- EXCERPTED RECORDS -
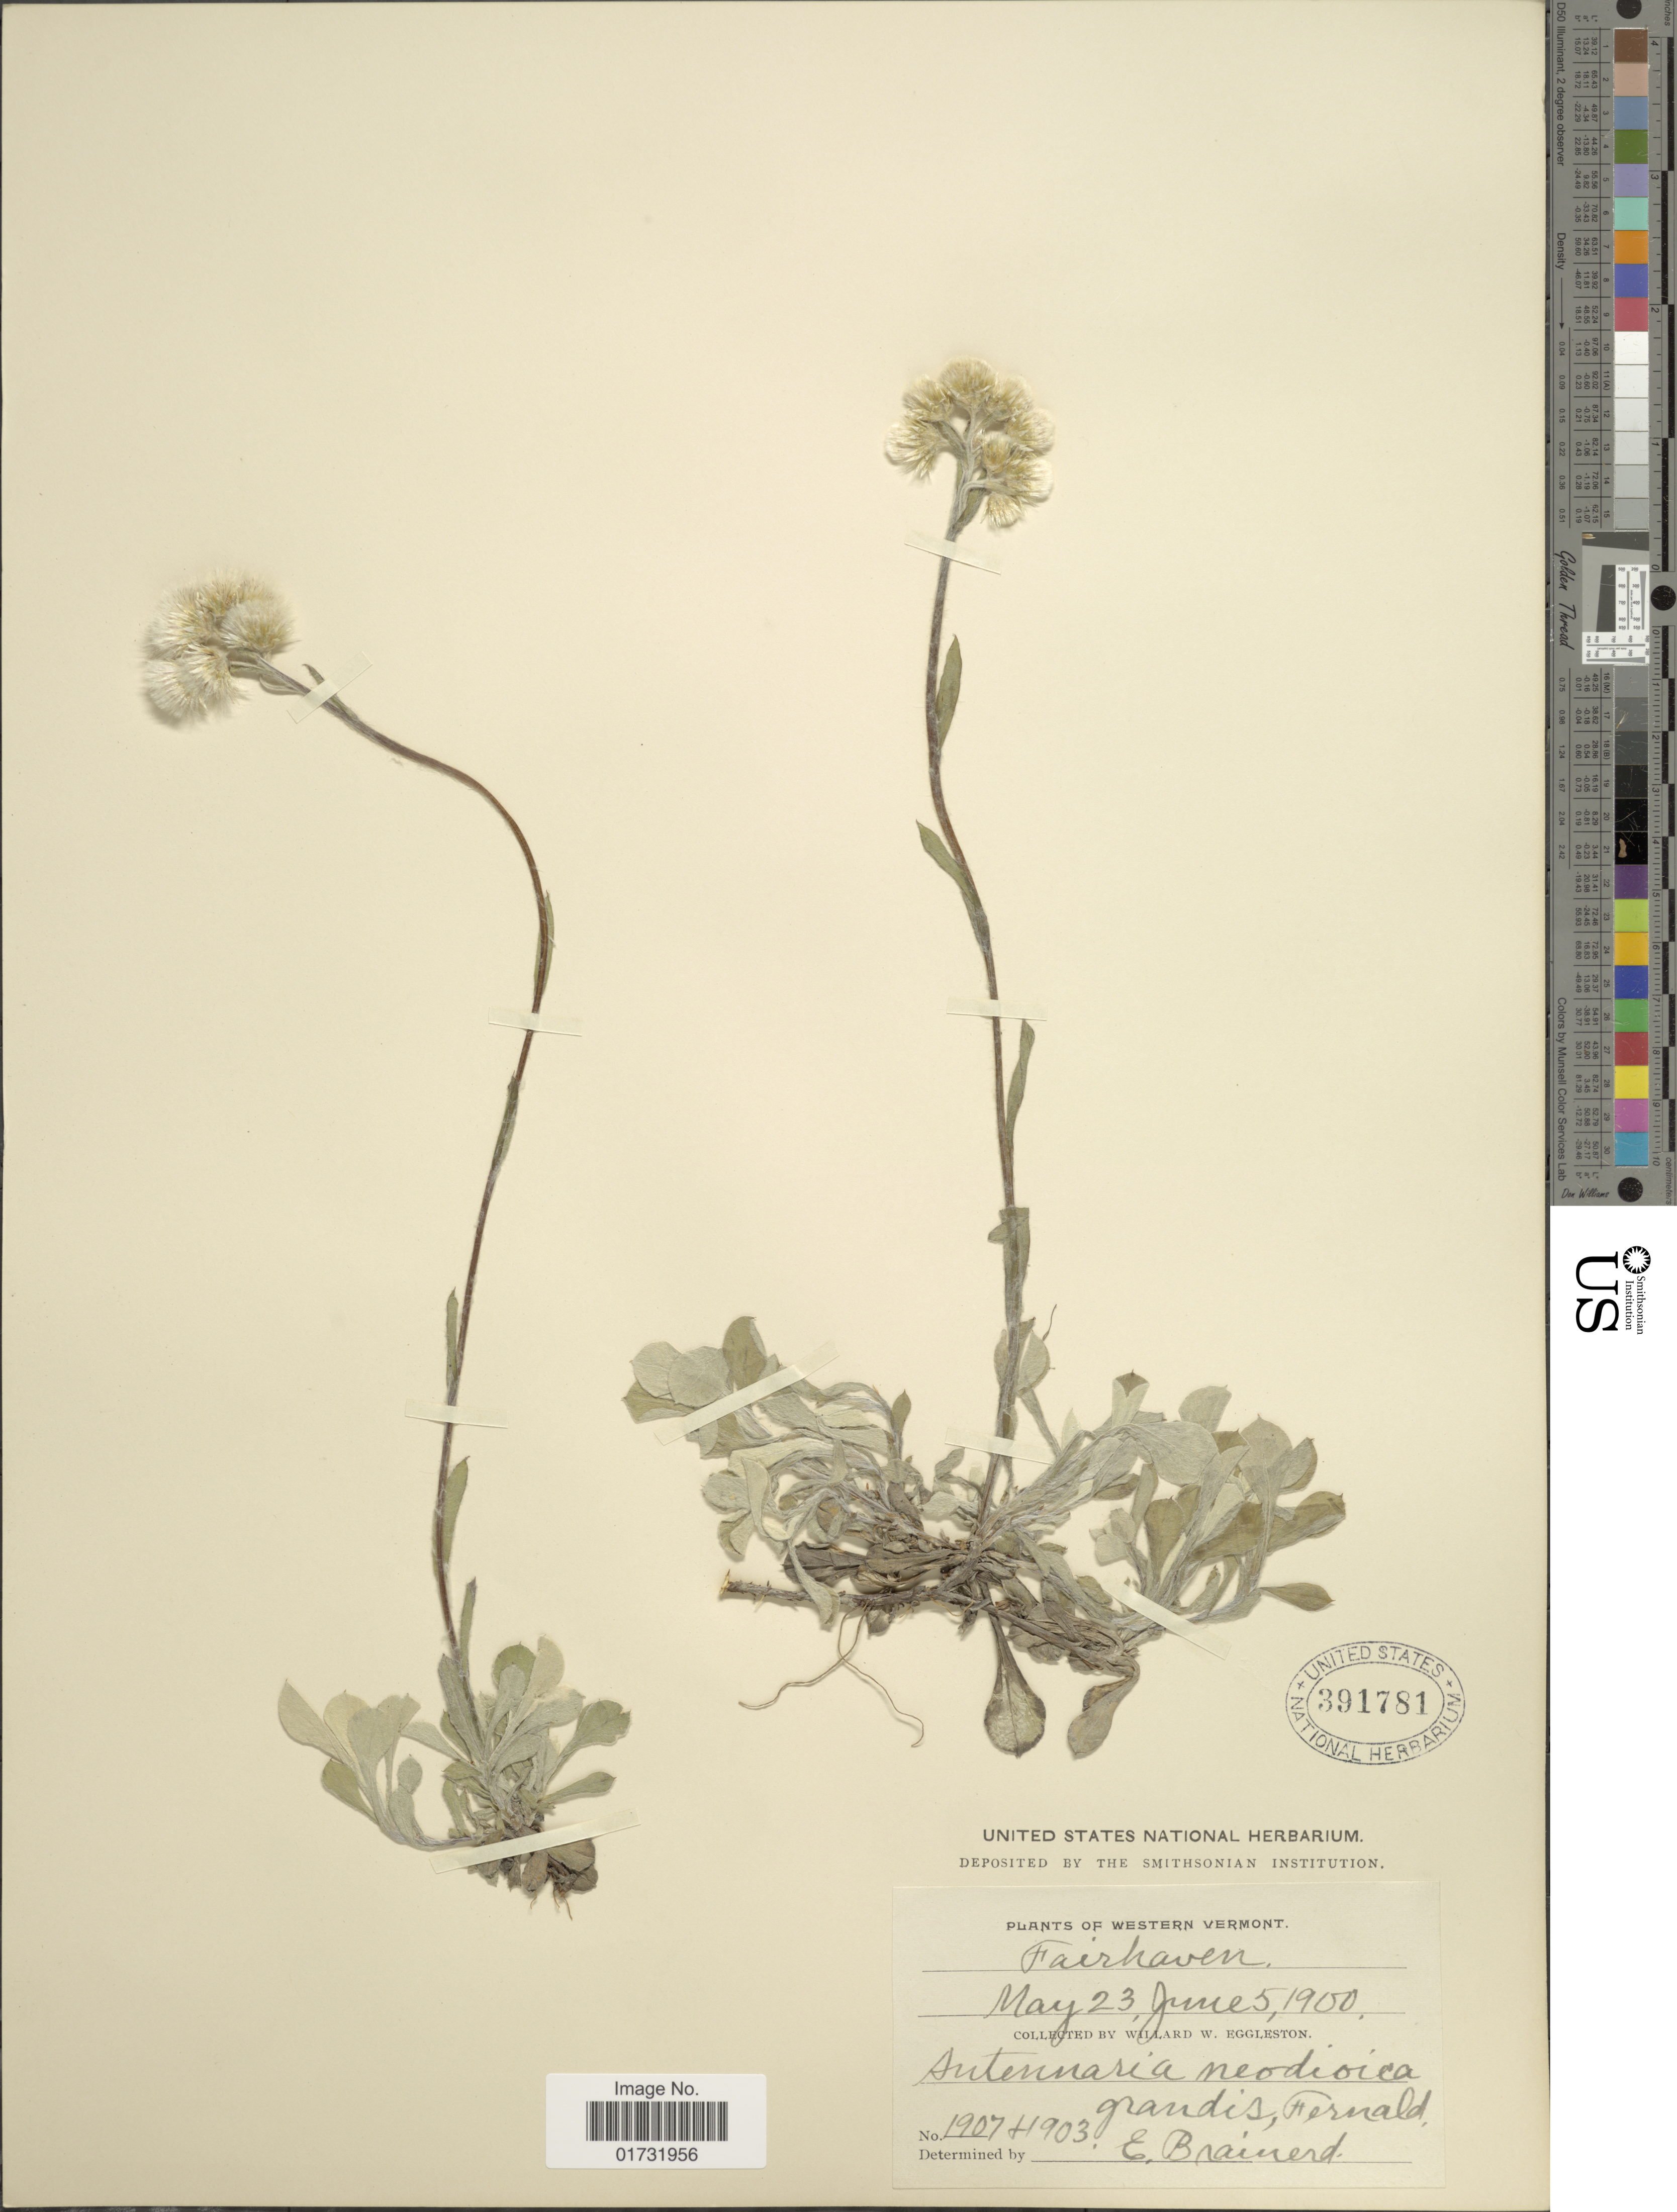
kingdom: Plantae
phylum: Tracheophyta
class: Magnoliopsida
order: Asterales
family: Asteraceae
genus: Antennaria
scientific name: Antennaria neodioica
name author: Greene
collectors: W. W. Eggleston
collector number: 1907 & 1903?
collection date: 1900-05-23/1900-06-05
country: United States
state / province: Vermont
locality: Western Vermont, Fairhaven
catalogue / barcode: US 391781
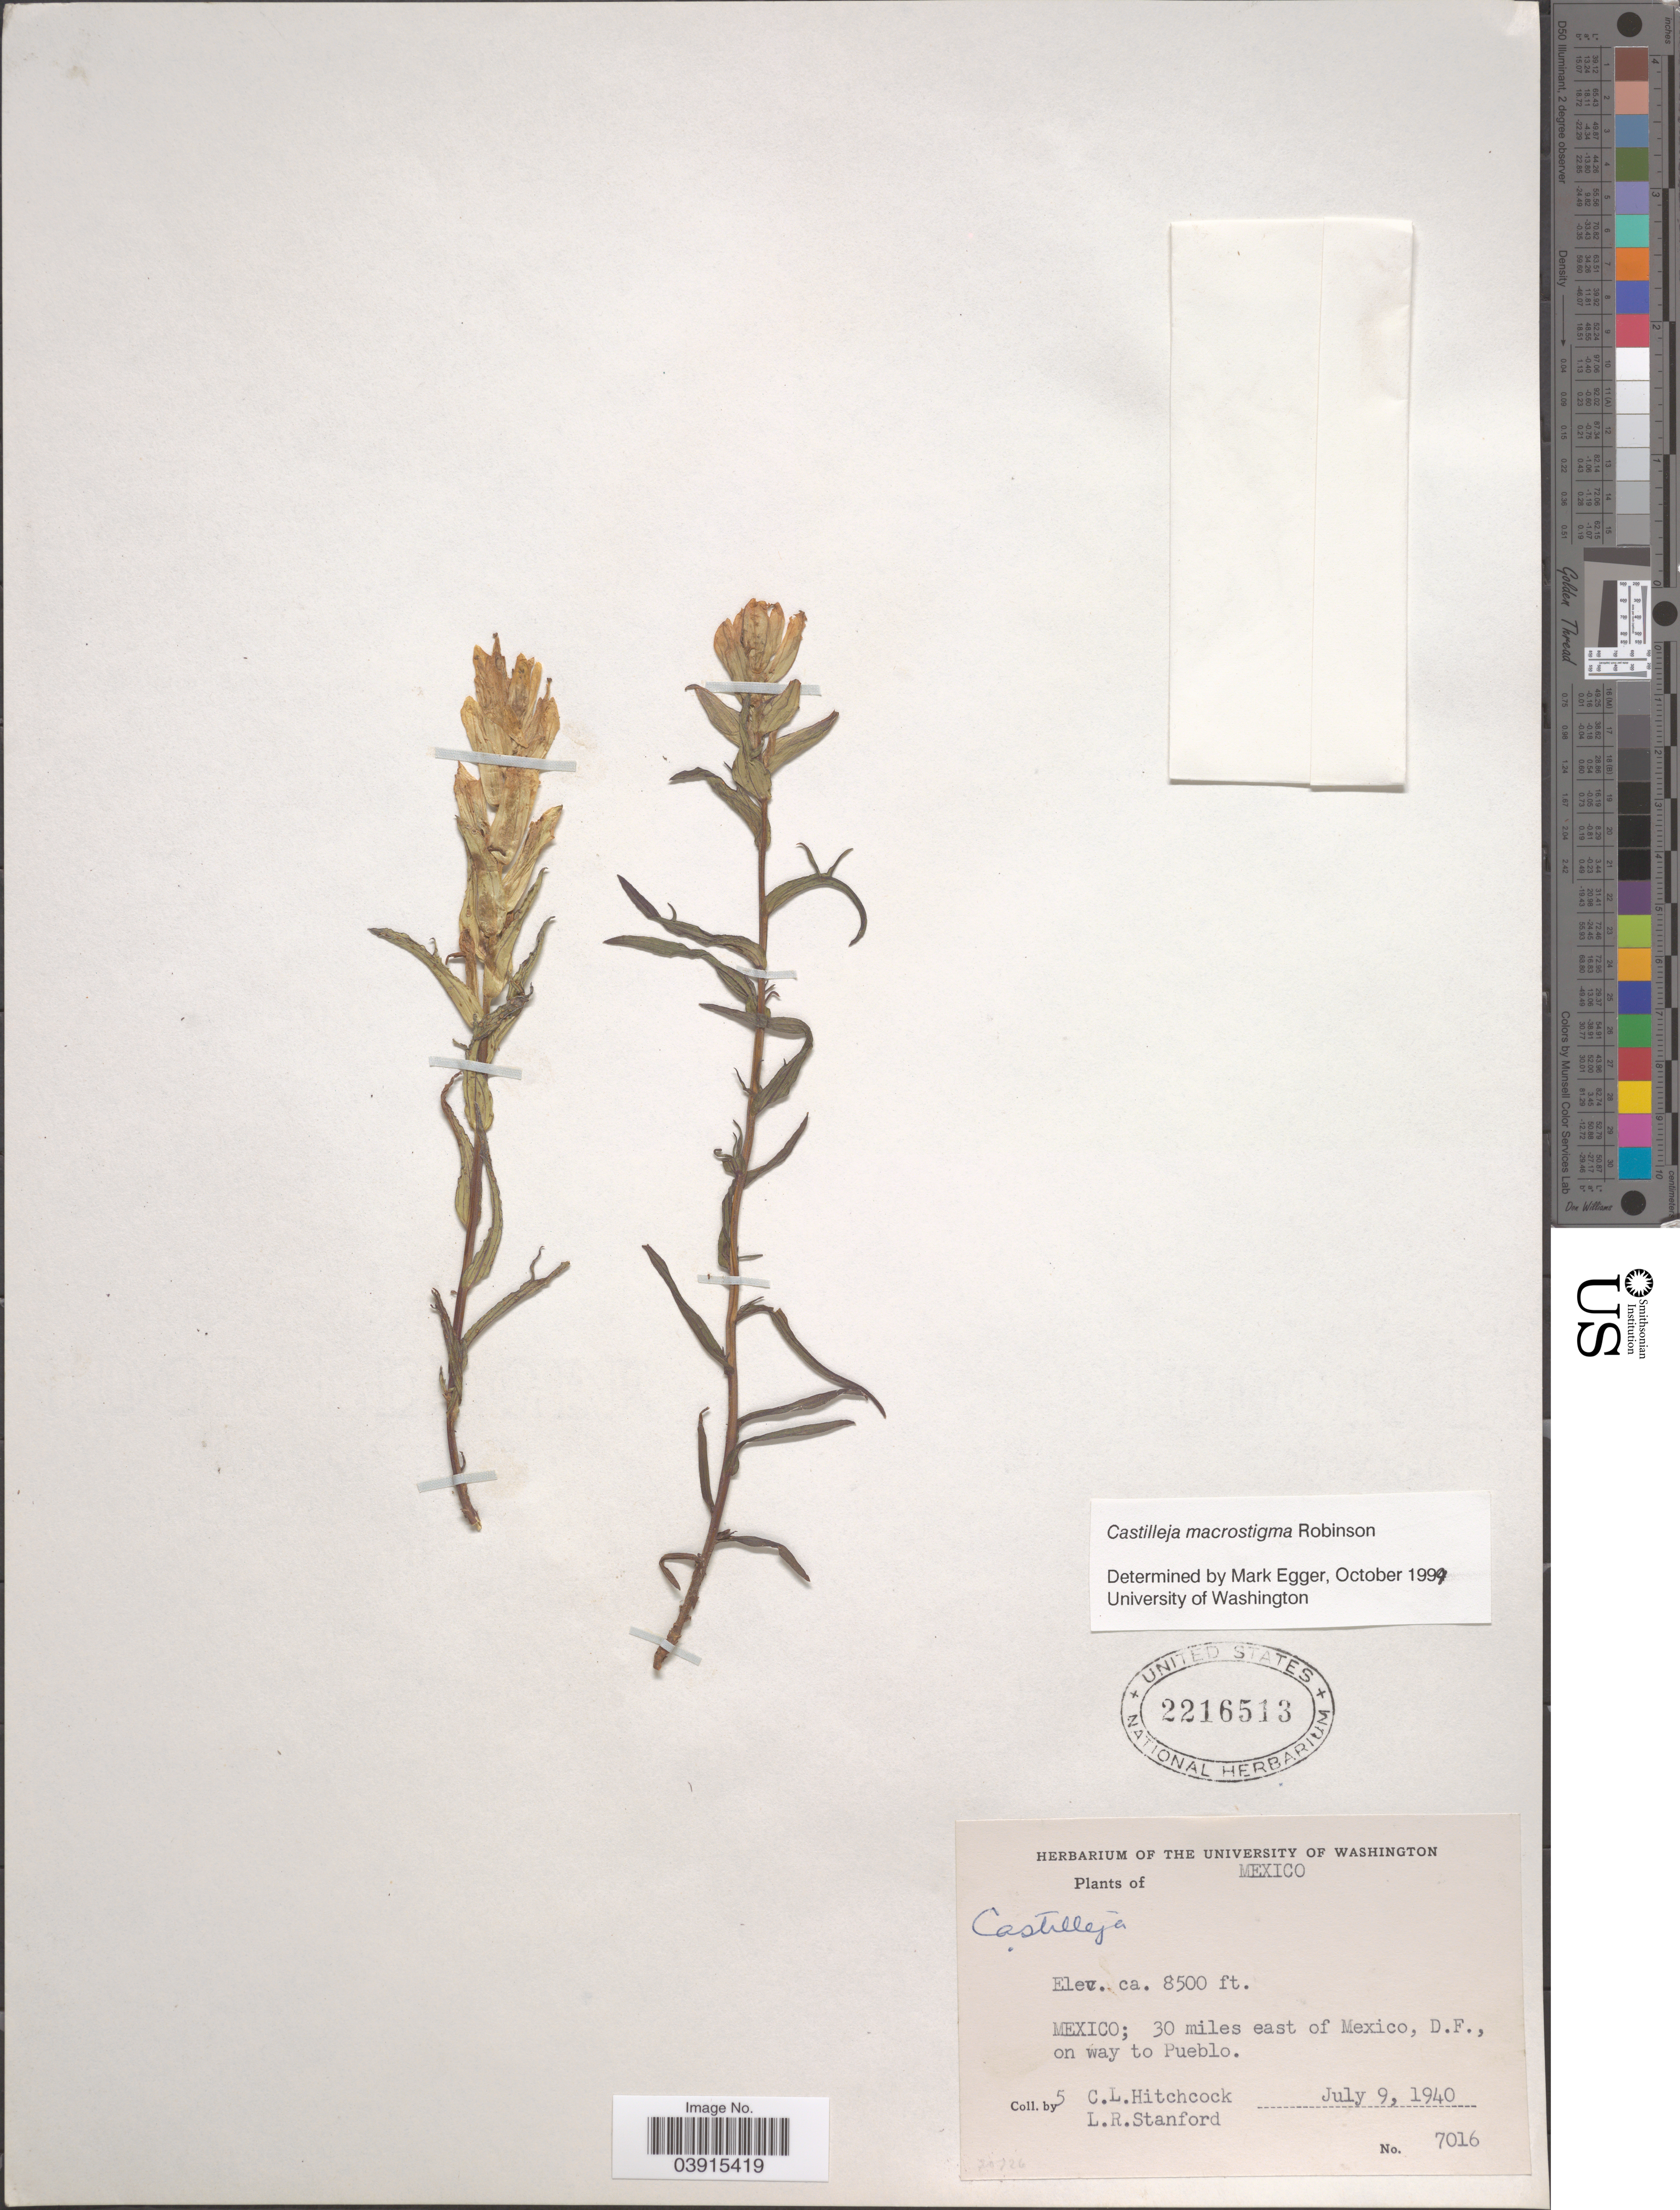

- EXERCISE BRIEF -
Please rewrite every line of the records above with "locality" changed to "place" and everything else unchanged. Leave the pictures out.

- EXERCISE RESPONSE -
kingdom: Plantae
phylum: Tracheophyta
class: Magnoliopsida
order: Asterales
family: Asteraceae
genus: Antennaria
scientific name: Antennaria neodioica
name author: Greene
collectors: W. W. Eggleston
collector number: 1907 & 1903?
collection date: 1900-05-23/1900-06-05
country: United States
state / province: Vermont
place: Western Vermont, Fairhaven
catalogue / barcode: US 391781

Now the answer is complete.